> [Assigned task] Go through the entries below. Copy each line in which "analyze" appears.

....

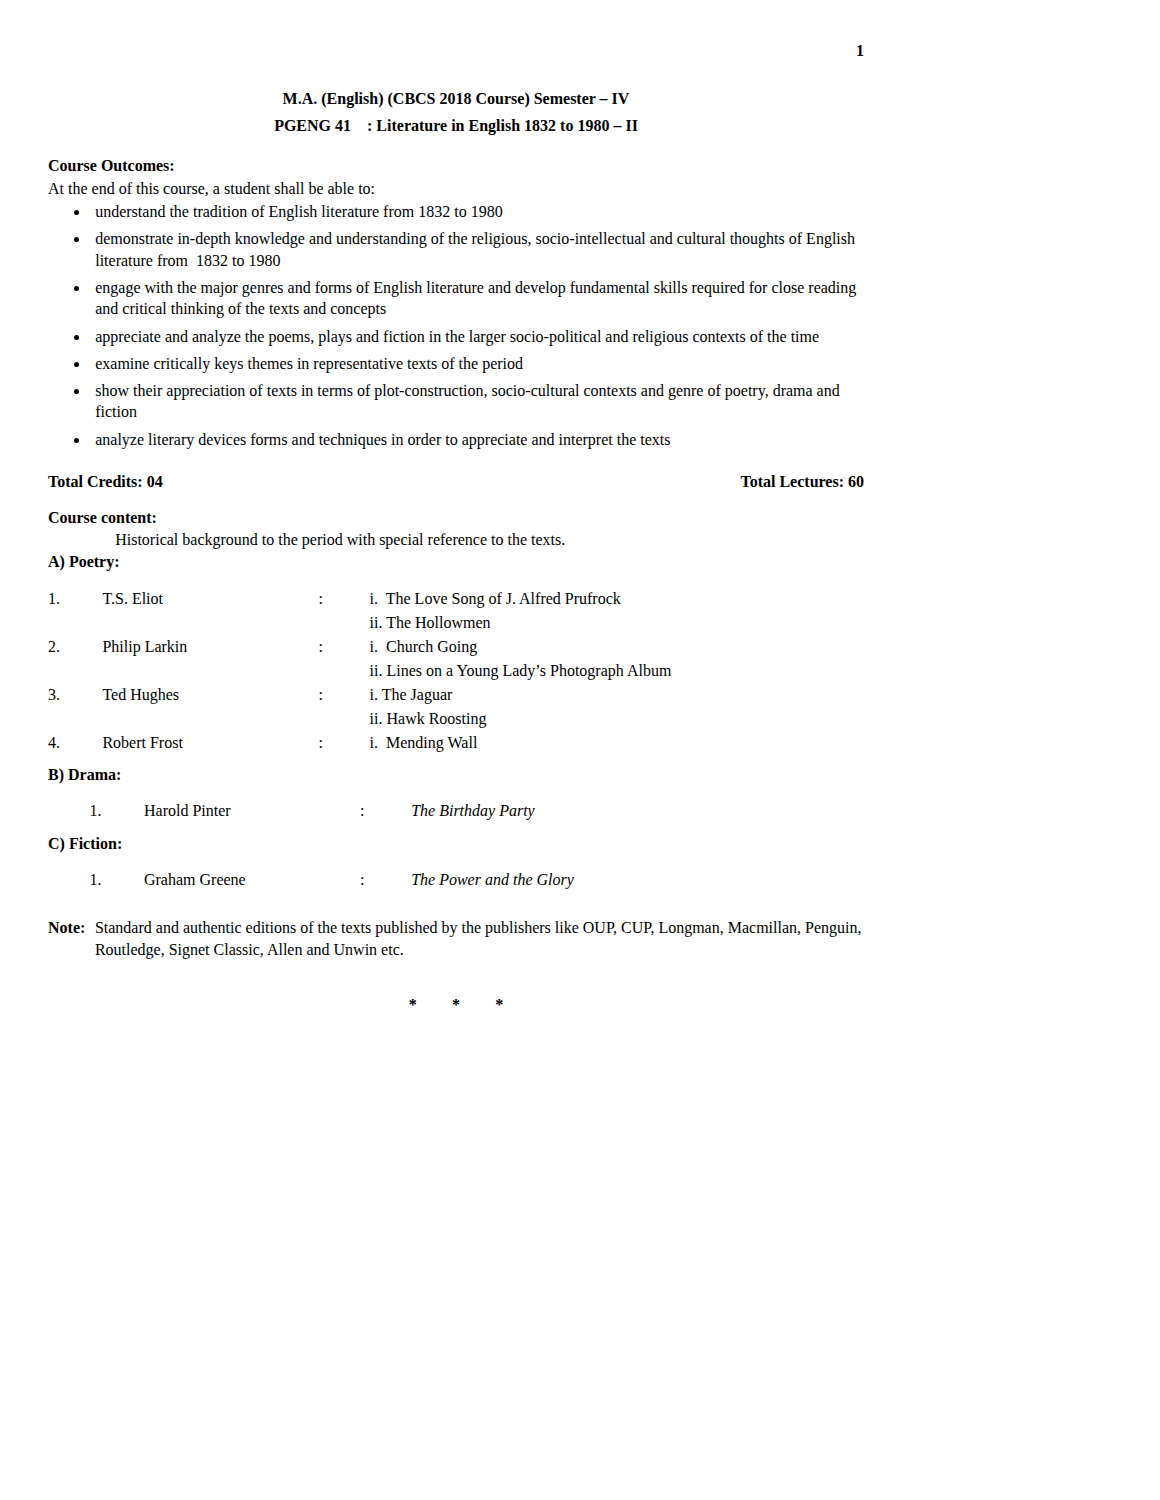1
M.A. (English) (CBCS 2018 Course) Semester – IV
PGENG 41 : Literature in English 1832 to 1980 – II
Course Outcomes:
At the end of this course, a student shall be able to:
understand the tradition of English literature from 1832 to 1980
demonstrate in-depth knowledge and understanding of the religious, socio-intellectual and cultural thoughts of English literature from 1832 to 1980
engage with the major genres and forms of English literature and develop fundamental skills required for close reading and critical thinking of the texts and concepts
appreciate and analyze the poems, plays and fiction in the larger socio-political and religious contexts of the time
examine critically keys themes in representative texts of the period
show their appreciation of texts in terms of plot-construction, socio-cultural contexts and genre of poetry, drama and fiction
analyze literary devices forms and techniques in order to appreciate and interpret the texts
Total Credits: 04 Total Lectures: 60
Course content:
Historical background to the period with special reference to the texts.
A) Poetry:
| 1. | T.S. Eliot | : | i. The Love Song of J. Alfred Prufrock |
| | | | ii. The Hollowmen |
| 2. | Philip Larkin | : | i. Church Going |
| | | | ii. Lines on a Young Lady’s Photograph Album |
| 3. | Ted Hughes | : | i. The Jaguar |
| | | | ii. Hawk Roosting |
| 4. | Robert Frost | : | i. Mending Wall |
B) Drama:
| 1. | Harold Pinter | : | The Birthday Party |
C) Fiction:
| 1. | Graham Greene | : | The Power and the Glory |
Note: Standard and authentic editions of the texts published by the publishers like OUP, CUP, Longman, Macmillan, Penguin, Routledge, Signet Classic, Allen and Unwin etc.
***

....

> [Response for this exercise]
appreciate and analyze the poems, plays and fiction in the larger socio-political and religious contexts of the time
analyze literary devices forms and techniques in order to appreciate and interpret the texts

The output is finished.